Jane Goodall was what would later be called a “paradigm shifter.” She challenged the age-old notion that humans were superior beings destined to rule the planet with no thought to its animal inhabitants or the environment we shared with them. Certainly television exposure and the sheer novelty of seeing a rather delicate-looking woman in the wilds of Africa had something to do with it. Above all, however, was Ms. Goodall’s complete break with the past in her approach to the study of chimpanzees. In short, she “humanized” them. She held them up as a mirror to human society. She gave the public an opportunity to see chimpanzees as fellow creatures uncannily like ourselves instead of looking on them as untamed beasts with whom we had nothing in common. 

Scientific Rebel  

Adopting a practice that was highly unorthodox at the time, Ms. Goodall gave names to the apes she spent her days observing. The then approved method was to assign numbers to animals under study in order to avoid emotional involvement on the part of the scientist. The simple yet controversial act of bestowing names on the chimps enabled her and, later, the viewing public to see them as individuals. First through binoculars and, as time went by, in their presence and eventually as a “member” of their troupe, Jane Goodall realized that chimpanzees not only had personalities almost as varied as humans, but that they also displayed complex emotions such as fear, love, compassion, attachment, anger, sadness, grief and happiness. They were not simply driven by instinct. They could think, feel and, most importantly to Ms. Goodall’s mind, they could experience pain and suffering and they could inflict it, not only physically but psychologically as well. In our day, the idea that animals of even lesser intelligence than chimpanzees are capable of sustained mental anguish is easily accepted. Fifty years ago that was not so and Ms. Goodall played an enormous role in raising public awareness of animal rights.
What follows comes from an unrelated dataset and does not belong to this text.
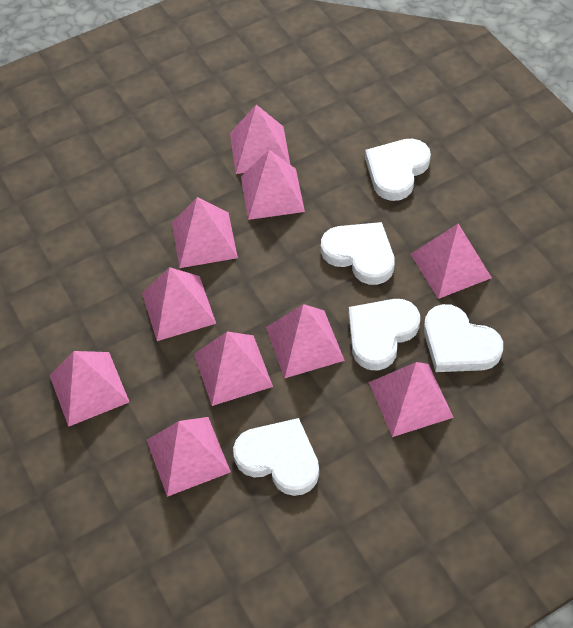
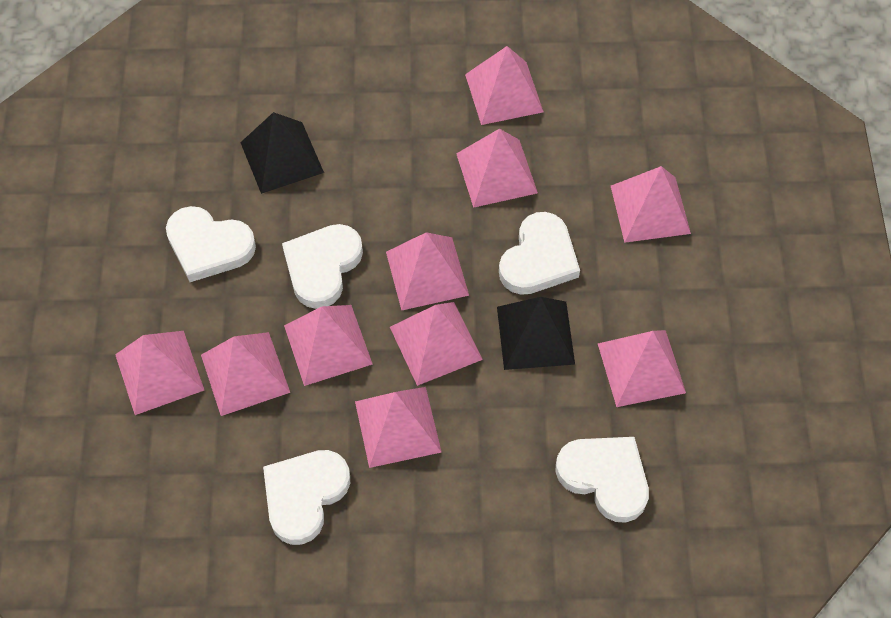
black pyramid: none = 0 -> [240,112,324,194] [497,297,575,370] = 2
The Dividing Line Between Humans and Animals 

Jane Goodall’s most revolutionary contribution to the study of chimpanzees is of still greater importance. Science had declared that the most objective and easily observed difference between humans and animals was the use of tools. Humans had the intelligence necessary to use objects to manipulate their environment. Animals did not. Ms. Goodall proved that the dividing line was far more blurry. One day she noticed the chimp she called David Greybeard using a twig to extract insects from a hole, the very definition of a tool. Over the years she saw other instances of chimpanzees using rocks, leaves and sticks to accomplish a task. This finding transformed the field of primatology. Once again science had to re-think accepted notions. Her subjective data suggesting that apes were more “human” than previously supposed was supported by perfectly objective data that could not be disputed. She had won her case.
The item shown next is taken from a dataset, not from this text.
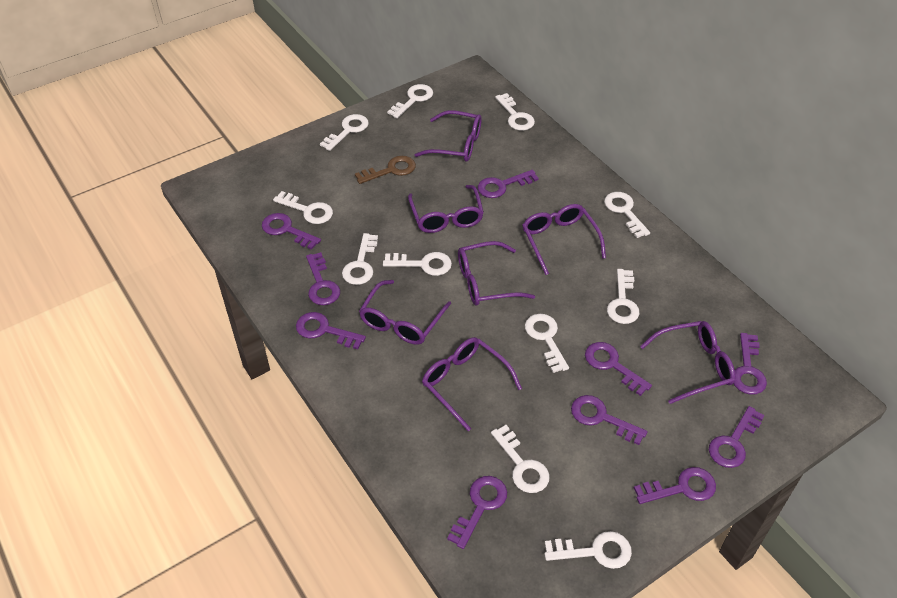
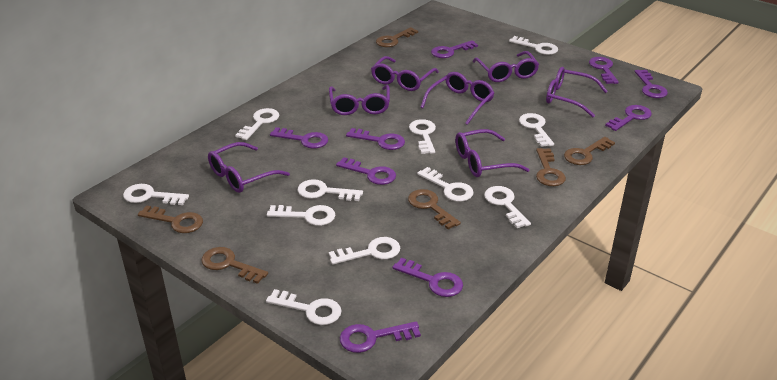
brown key: [355,156,416,184] = 1 -> [138,205,203,233] [201,247,268,284] [376,27,418,47] [408,189,461,229] [536,148,566,186] [564,137,615,165] = 6
purple key: [262,213,321,250] [296,312,366,349] [306,252,340,305] [447,476,507,549] [478,170,539,198] [571,395,647,445] [585,342,652,396] [634,467,716,504] [709,406,765,468] [733,333,767,395] = 10 -> [270,127,328,149] [336,157,396,185] [340,321,421,353] [346,128,405,150] [392,257,463,297] [431,40,478,58] [589,57,619,84] [605,105,652,131] [635,70,668,98] = 9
Outreach Work to Save Our Planet

Now 80, Ms. Goodall spends increasing amounts of time away from her beloved Africa. Along with her many books for adults and children and the documentaries she has appeared in or helped make, she now feels that she must also devote herself to personal outreach work. She travels the world to speak, attend meetings and oversee awareness initiatives with the same quietly relentless zeal she brought to her study of chimpanzees.
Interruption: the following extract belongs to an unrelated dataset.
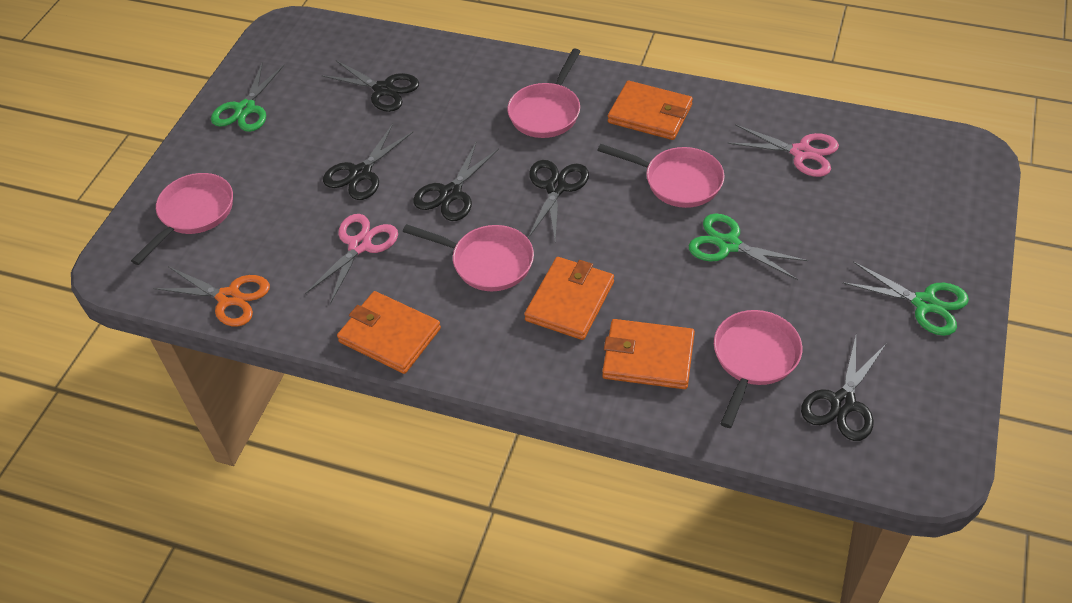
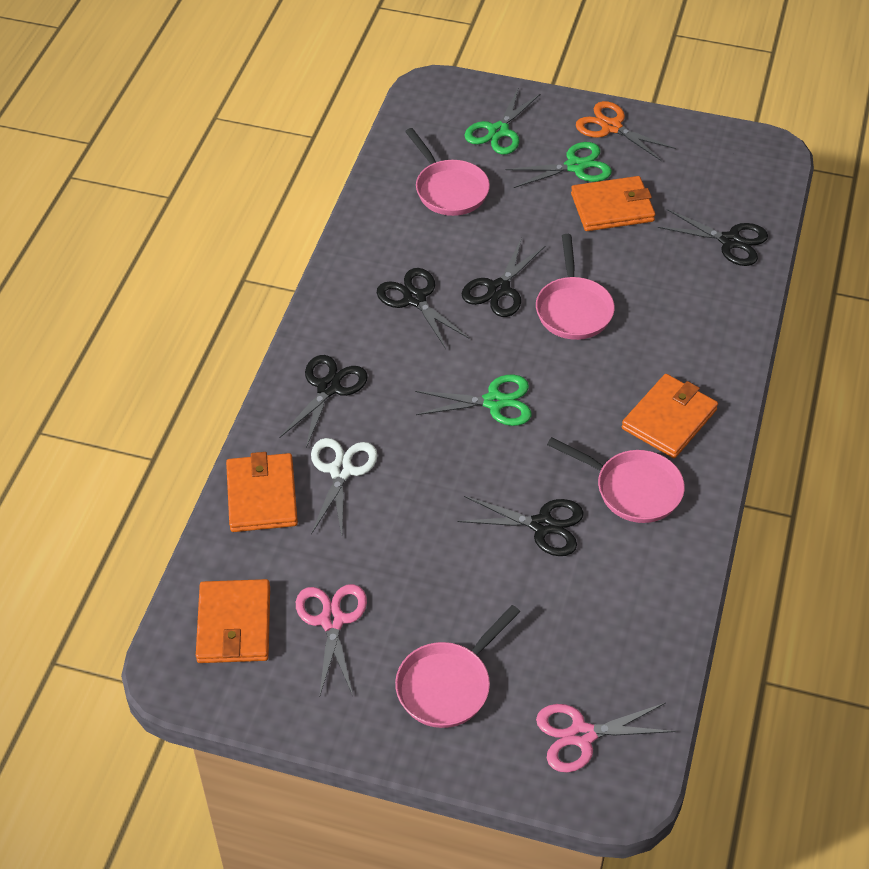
pink pan: [131,173,233,265] [403,224,534,291] [507,49,581,138] [597,144,725,208] [714,310,802,428] = 5 -> [395,605,520,728] [405,128,490,216] [536,234,615,340] [547,437,685,523] = 4
white scissors: none = 0 -> [311,438,378,536] = 1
Of her numerous endeavors to spread the message about saving our planet and the animals that live on it, including ourselves, the dearest to her heart is Roots & Shoots. A part of her foundation, the Jane Goodall Institute, Roots & Shoots has local chapters around the world that bring together children, teens and college students to work on environmental, conservation and humanitarian projects. Concerned but cautiously optimistic, Ms. Goodall has oriented her efforts toward young people because she believes that they are our strongest, and maybe our only, hope for a better future.